Collected data entries:
*** Block opens ***

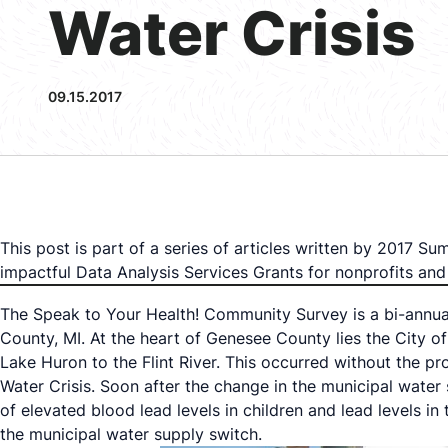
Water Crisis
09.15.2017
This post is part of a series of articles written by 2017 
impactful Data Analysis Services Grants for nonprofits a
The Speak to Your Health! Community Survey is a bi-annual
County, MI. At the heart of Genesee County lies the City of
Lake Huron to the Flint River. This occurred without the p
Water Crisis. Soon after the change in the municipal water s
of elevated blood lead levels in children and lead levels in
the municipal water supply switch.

*** Block closes ***
*** Block opens ***

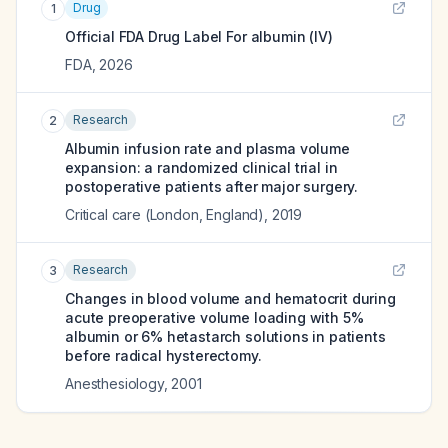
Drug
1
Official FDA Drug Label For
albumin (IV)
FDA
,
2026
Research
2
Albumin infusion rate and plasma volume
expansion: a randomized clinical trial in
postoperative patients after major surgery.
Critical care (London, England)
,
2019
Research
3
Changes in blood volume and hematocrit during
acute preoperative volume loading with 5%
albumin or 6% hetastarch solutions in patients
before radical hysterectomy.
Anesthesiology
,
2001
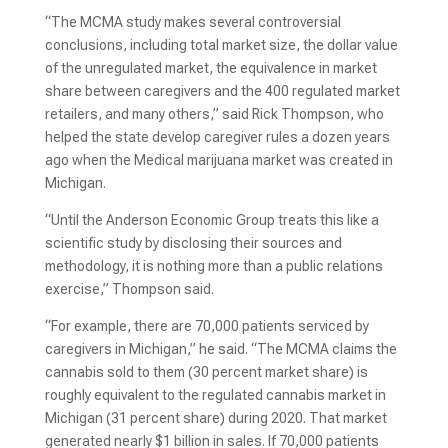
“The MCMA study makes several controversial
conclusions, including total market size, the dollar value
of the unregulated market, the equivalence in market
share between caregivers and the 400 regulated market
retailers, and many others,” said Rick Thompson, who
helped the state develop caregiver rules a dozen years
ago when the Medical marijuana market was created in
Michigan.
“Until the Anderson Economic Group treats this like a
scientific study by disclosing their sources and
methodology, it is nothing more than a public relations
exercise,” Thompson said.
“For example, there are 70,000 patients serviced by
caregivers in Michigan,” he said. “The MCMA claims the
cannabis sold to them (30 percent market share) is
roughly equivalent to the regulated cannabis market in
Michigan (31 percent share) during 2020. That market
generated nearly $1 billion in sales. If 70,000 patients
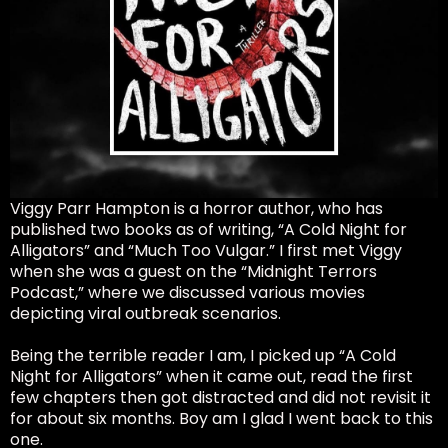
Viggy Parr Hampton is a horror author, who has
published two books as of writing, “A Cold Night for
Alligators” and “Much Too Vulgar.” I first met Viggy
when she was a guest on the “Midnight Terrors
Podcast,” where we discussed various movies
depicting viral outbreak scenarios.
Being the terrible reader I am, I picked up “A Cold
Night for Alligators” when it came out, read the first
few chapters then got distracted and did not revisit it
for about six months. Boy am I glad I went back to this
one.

*** Block closes ***

What is expected →
Exactly reproduce the lines above, starting at the one that contains "Anesthesiology" and ending at the one that contains "scientific study by", both inclusive; leave the pictures out and add no other lines.

Answer to the problem →
Anesthesiology
,
2001
“The MCMA study makes several controversial
conclusions, including total market size, the dollar value
of the unregulated market, the equivalence in market
share between caregivers and the 400 regulated market
retailers, and many others,” said Rick Thompson, who
helped the state develop caregiver rules a dozen years
ago when the Medical marijuana market was created in
Michigan.
“Until the Anderson Economic Group treats this like a
scientific study by disclosing their sources and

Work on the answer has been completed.